*** Record excerpts ***
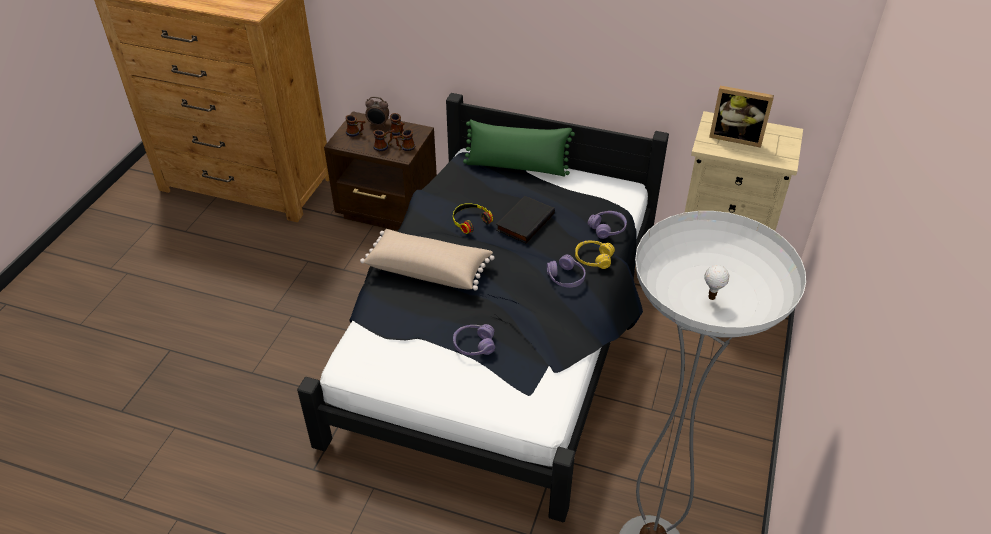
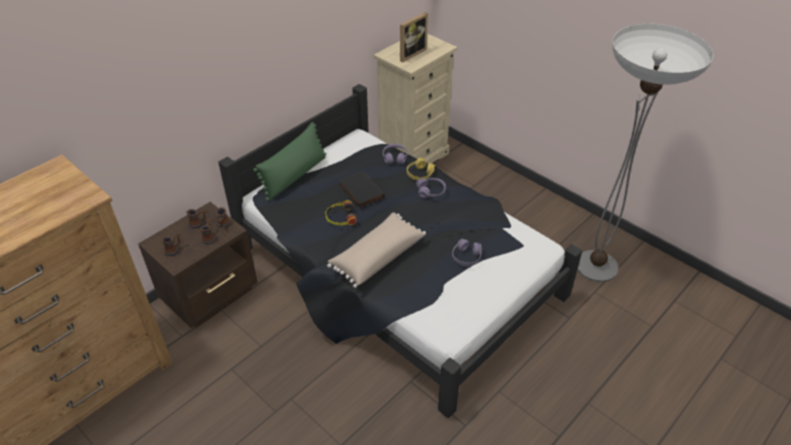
camera: 65 degrees left, 0 degrees up
alarm clock [365,97,389,127] -> none

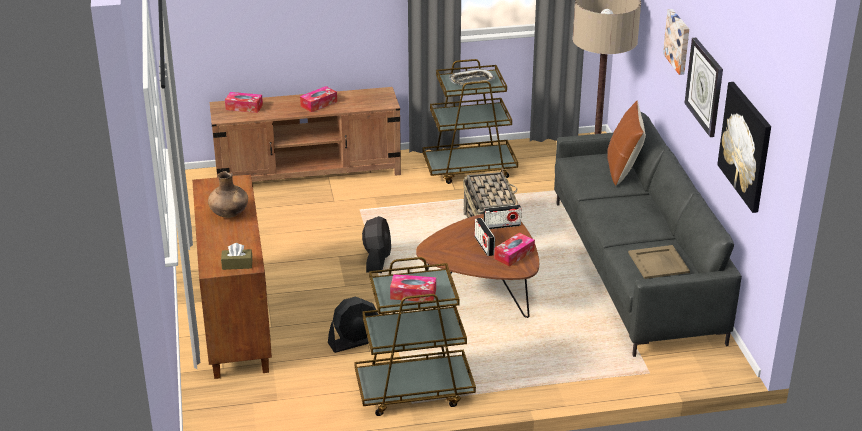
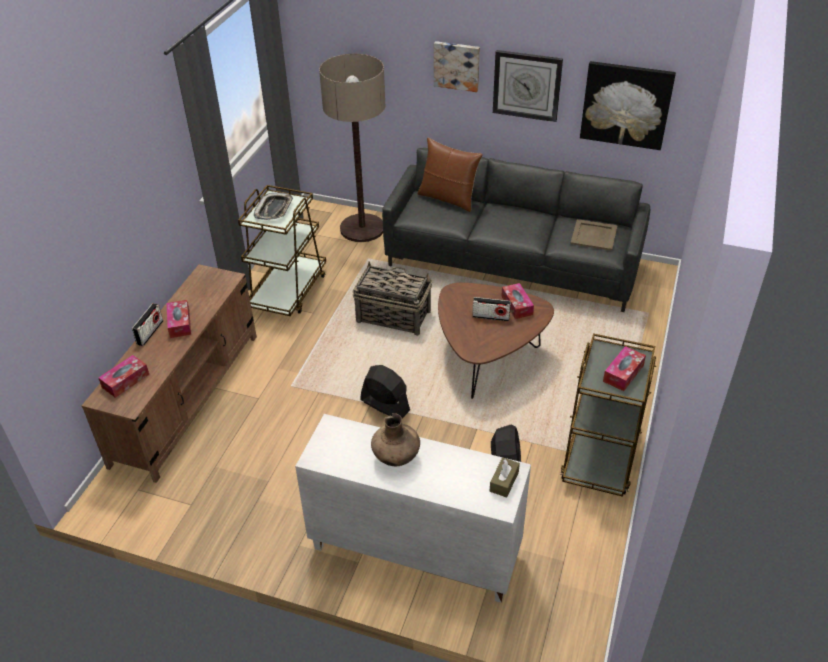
camera: 60 degrees left, 10 degrees up
brown cabinet [192,174,272,379] -> white cabinet [295,414,531,603]
radio [484,205,522,229] -> radio moved to [132,303,163,346]

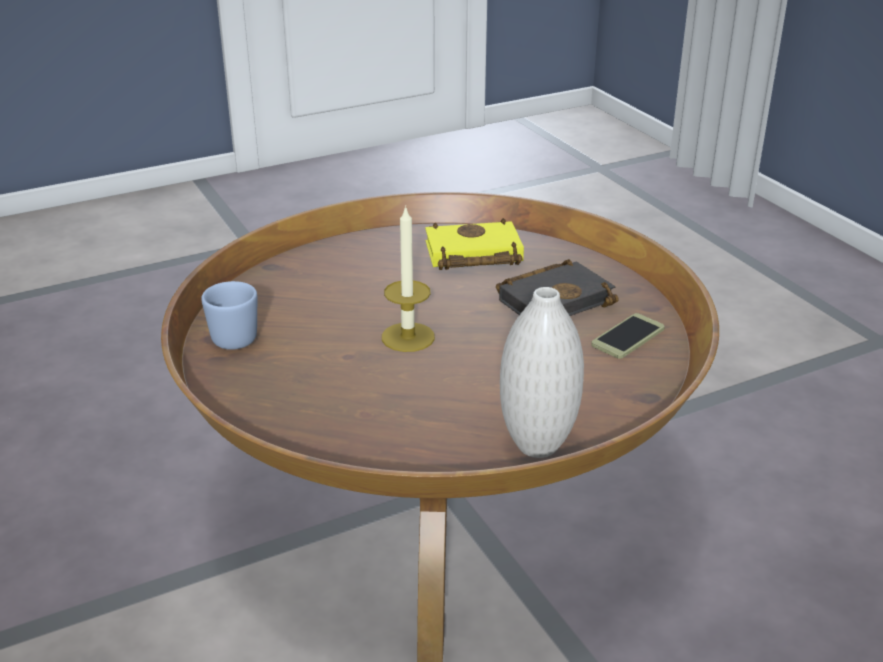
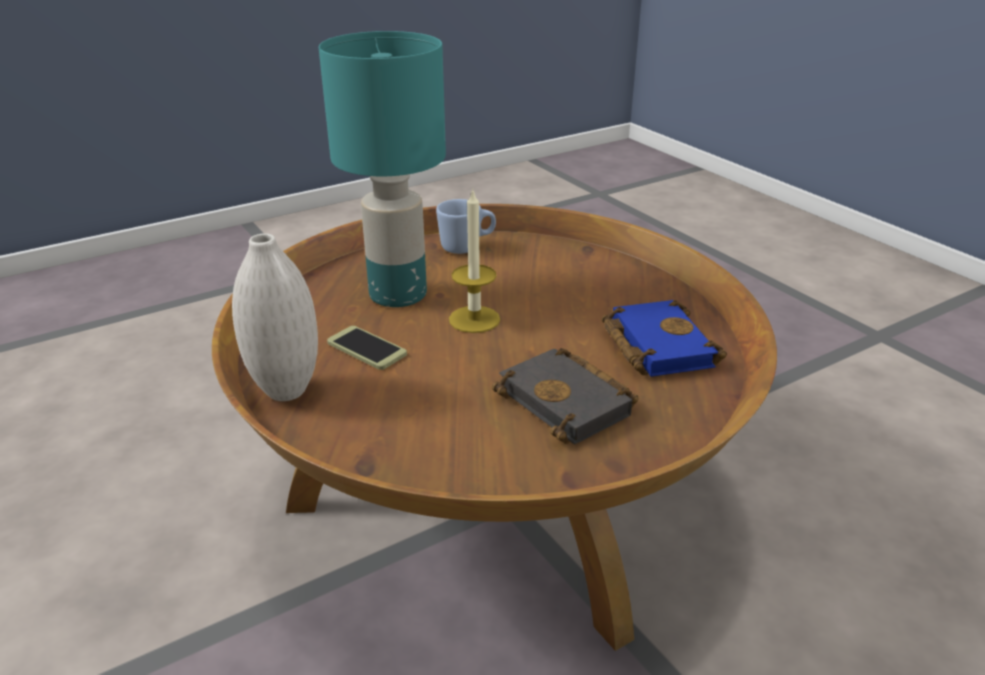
camera: 85 degrees right, 0 degrees up
yellow book [425,218,524,270] -> blue book [602,300,727,377]
phone [591,313,665,359] -> phone moved to [327,326,407,370]
none -> turquoise table lamp [319,31,446,307]

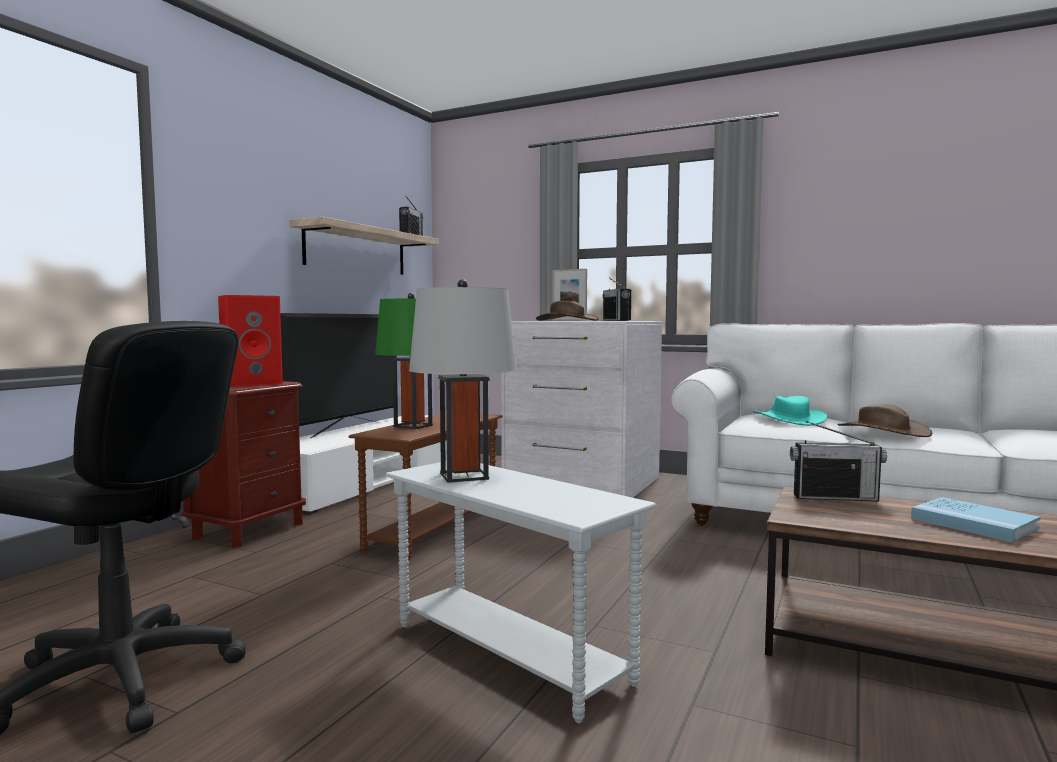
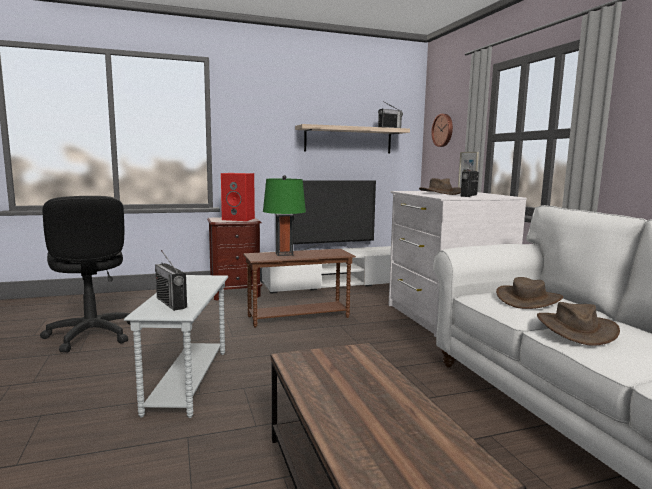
camera: 45 degrees right, 5 degrees up
grey table lamp [409,279,517,483] -> none
turquoise hat [753,396,827,426] -> brown hat [496,277,563,309]
radio [790,421,887,501] -> radio moved to [155,250,187,311]
blue book [911,497,1040,542] -> none
none -> wall clock [431,114,453,147]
***
Problem description: Would you please copy every line from the listing above that contains the word "left"?

Response to this task:
camera: 65 degrees left, 0 degrees up
camera: 60 degrees left, 10 degrees up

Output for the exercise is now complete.